[Tasks to carry out]:
1 - List every recipient named on the Cc line of the mailing-list message about SSL test failures on OpenBSD 7.0.
2 - Print the passage of the mailing-list message about SSL test failures on OpenBSD 7.0 that begins with the words containing "From: Tom Lane" and ends with "CRL tests remains.".
3 - Carry on the mailing-list message about SSL test failures on OpenBSD 7.0 from its last line.
Segment Start: Document section
Re: BUG #17391: While using --with-ssl=openssl and PG_TEST_EXTRA='ssl' options, SSL tests fail on OpenBSD 7.0

From: Tom Lane <tgl(at)sss(dot)pgh(dot)pa(dot)us>
To: Daniel Gustafsson <daniel(at)yesql(dot)se>
Cc: Thomas Munro <thomas(dot)munro(at)gmail(dot)com>, Andres Freund <andres(at)anarazel(dot)de>, byavuz81(at)gmail(dot)com, PostgreSQL mailing lists <pgsql-bugs(at)lists(dot)postgresql(dot)org>, Heikki Linnakangas <heikki(dot)linnakangas(at)iki(dot)fi>, Michael Paquier <michael(at)paquier(dot)xyz>
Subject: Re: BUG #17391: While using --with-ssl=openssl and PG_TEST_EXTRA='ssl' options, SSL tests fail on OpenBSD 7.0
Date: 2022-02-08 00:30:35
Message-ID: 1113966.1644280235@sss.pgh.pa.us
Views: Raw Message | Whole Thread | Download mbox | Resend email
Thread:
Lists: pgsql-bugs

I wrote:
> The seeming timing problem with the two CRL tests remains.
Segment End: Document section
Segment Start: Source data
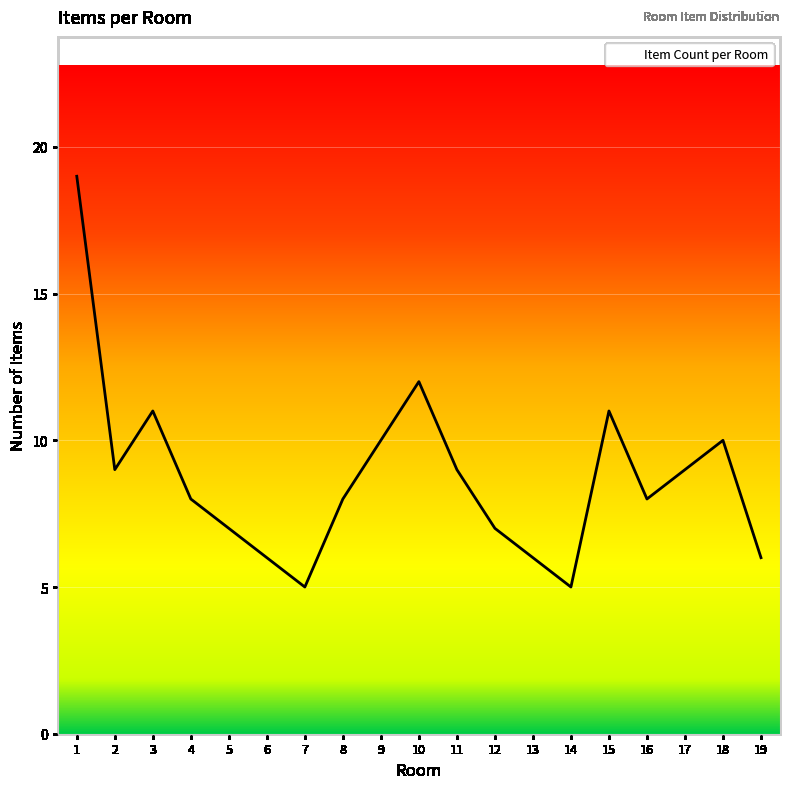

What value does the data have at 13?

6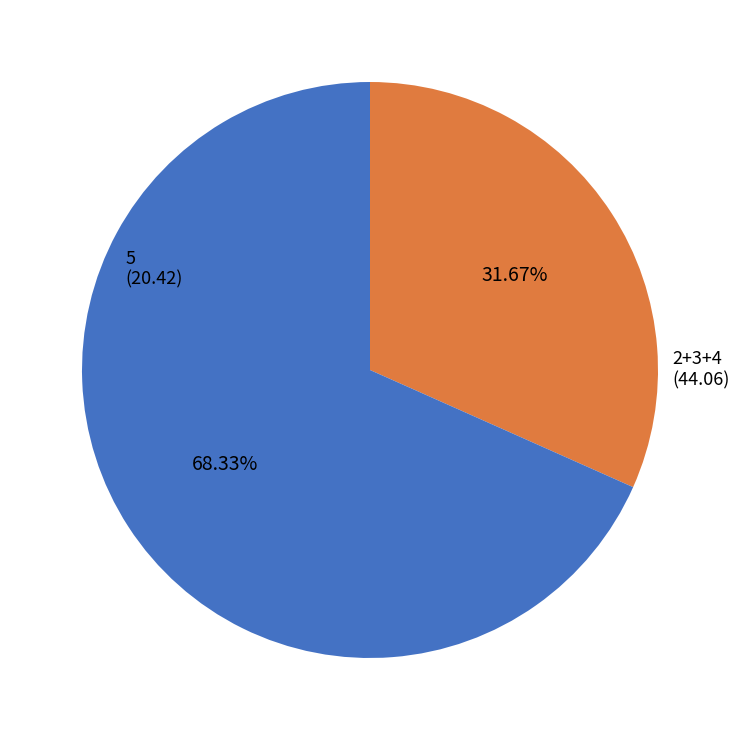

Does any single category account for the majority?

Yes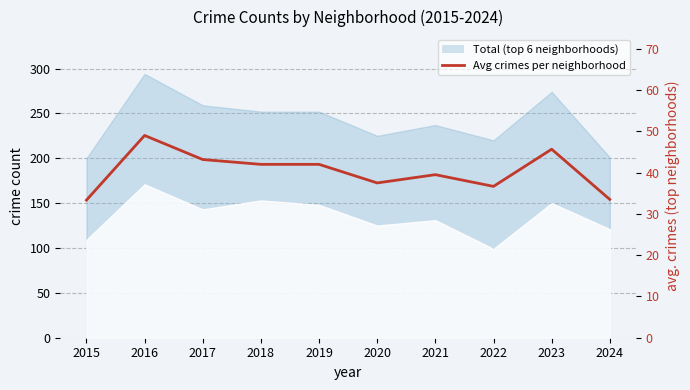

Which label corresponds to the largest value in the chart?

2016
Segment End: Source data
Segment Start: Source data
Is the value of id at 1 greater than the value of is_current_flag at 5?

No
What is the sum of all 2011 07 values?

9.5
Segment End: Source data
Segment Start: Source data
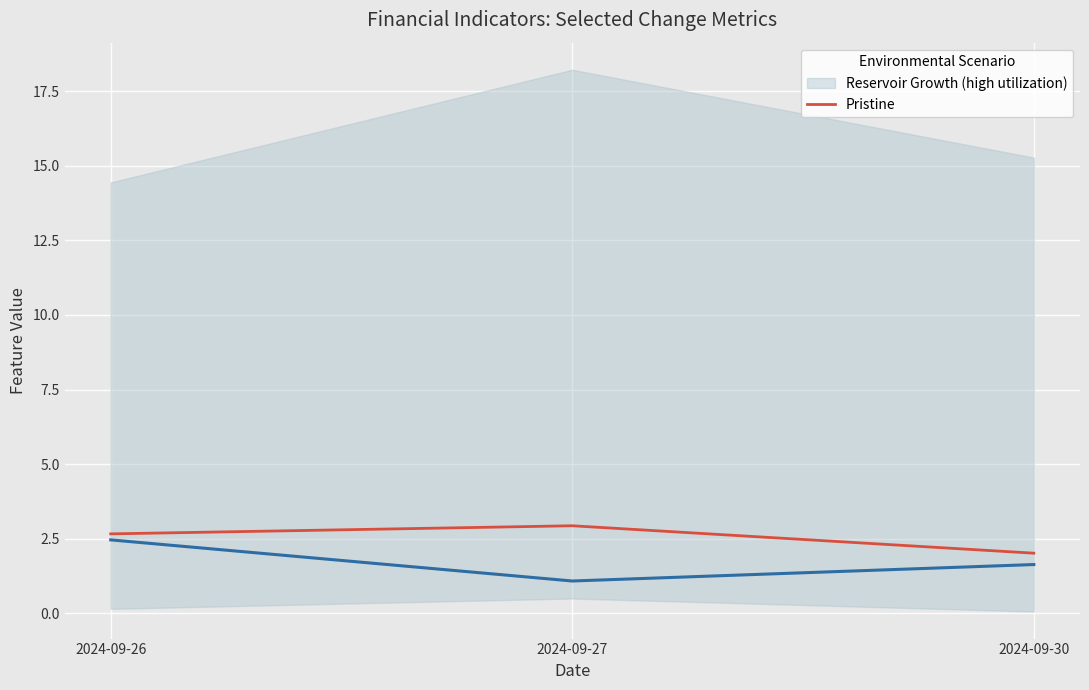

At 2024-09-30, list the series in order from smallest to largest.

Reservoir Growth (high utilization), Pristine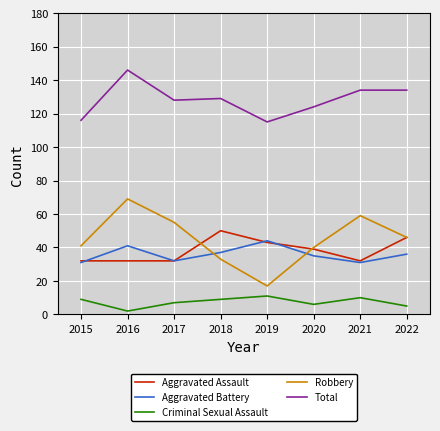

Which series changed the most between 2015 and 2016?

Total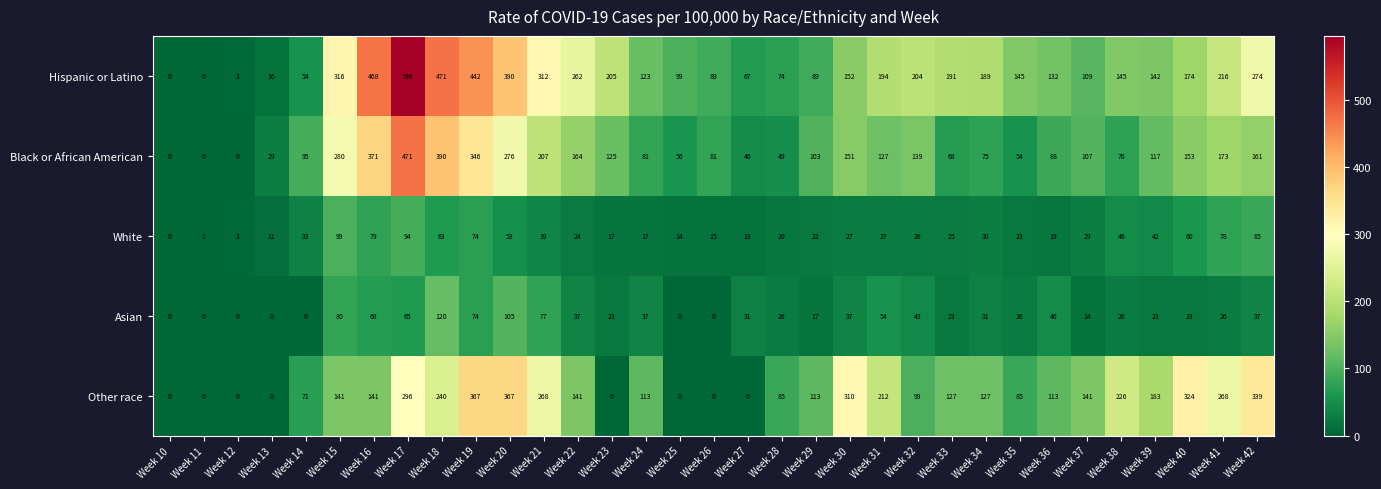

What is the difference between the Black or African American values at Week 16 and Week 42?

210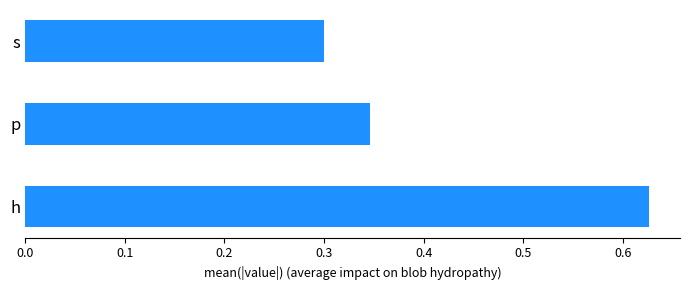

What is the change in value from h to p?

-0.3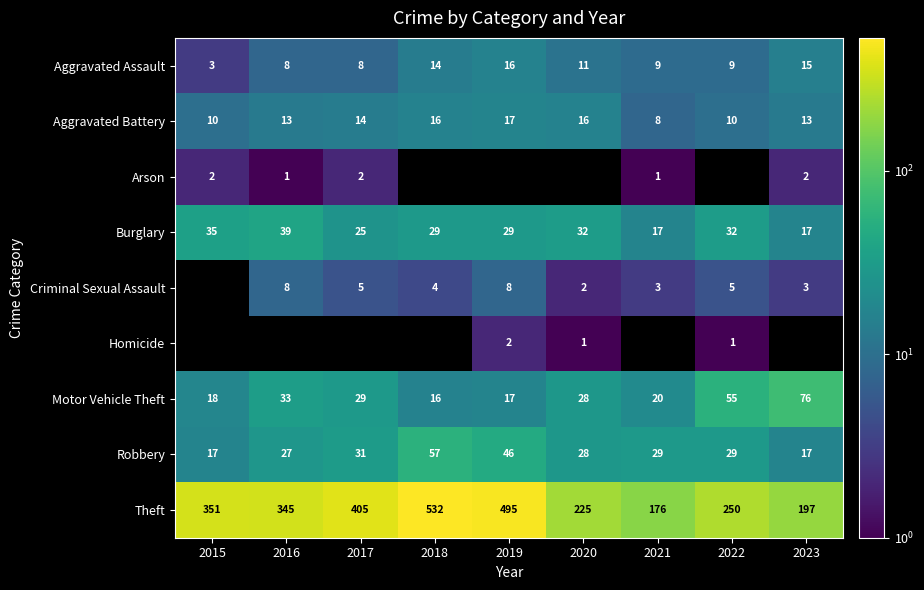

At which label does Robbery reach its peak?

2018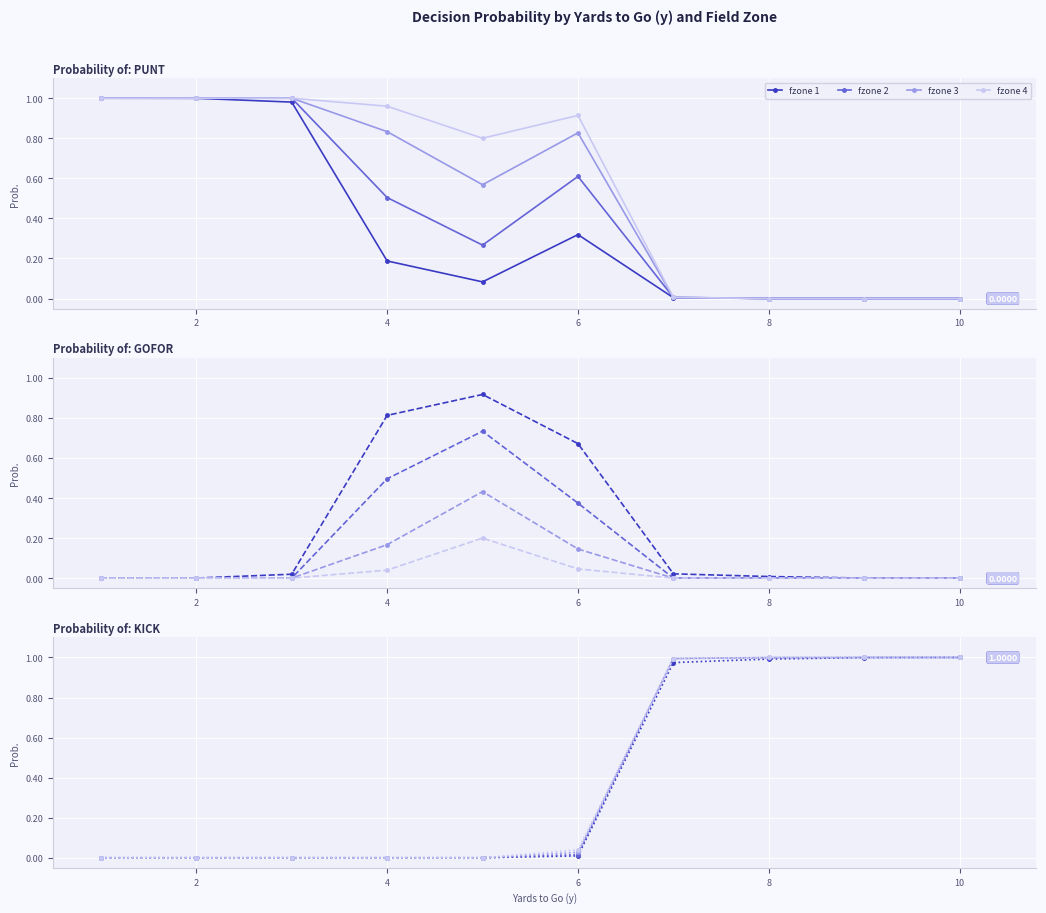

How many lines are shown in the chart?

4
Segment End: Source data
[Solved tasks]:
1 -
Thomas Munro
Andres Freund
byavuz81(at)gmail(dot)com
PostgreSQL mailing lists
Heikki Linnakangas
Michael Paquier

2 -
From: Tom Lane <tgl(at)sss(dot)pgh(dot)pa(dot)us>
To: Daniel Gustafsson <daniel(at)yesql(dot)se>
Cc: Thomas Munro <thomas(dot)munro(at)gmail(dot)com>, Andres Freund <andres(at)anarazel(dot)de>, byavuz81(at)gmail(dot)com, PostgreSQL mailing lists <pgsql-bugs(at)lists(dot)postgresql(dot)org>, Heikki Linnakangas <heikki(dot)linnakangas(at)iki(dot)fi>, Michael Paquier <michael(at)paquier(dot)xyz>
Subject: Re: BUG #17391: While using --with-ssl=openssl and PG_TEST_EXTRA='ssl' options, SSL tests fail on OpenBSD 7.0
Date: 2022-02-08 00:30:35
Message-ID: 1113966.1644280235@sss.pgh.pa.us
Views: Raw Message | Whole Thread | Download mbox | Resend email
Thread:
Lists: pgsql-bugs

I wrote:
> The seeming timing problem with the two CRL tests remains.

3 -
I spent some more time poking at this, and found that:

* There are three tests, not two, that intermittently fail.
They are at 001_ssltests.pl lines 565, 608, 618. It's suspicious
that these are exactly the tests that expect to see "sslv3 alert"
or "tlsv1 alert" conditions rather than anything higher-level;
but I don't have any insight as to why that might be relevant.

* The failure occurs on the WRITE side, not the read side; the
'server closed the connection unexpectedly' message we see coming
back from libpq is from pqsecure_raw_write. (I verified this by
changing the texts of the various instances of that message.)

* If I make my_sock_write ignore EPIPE/ECONNRESET, as per the
attached entirely-uncommitable patch, the errors go away.

I hypothesize that something about OpenBSD scheduling is allowing the
server to (sometimes) exit before the client-side openssl has flushed
all its buffers, and the client-side code doesn't handle that well.
It's not very clear why this wouldn't be affecting all users of
OpenSSL, but there you have it.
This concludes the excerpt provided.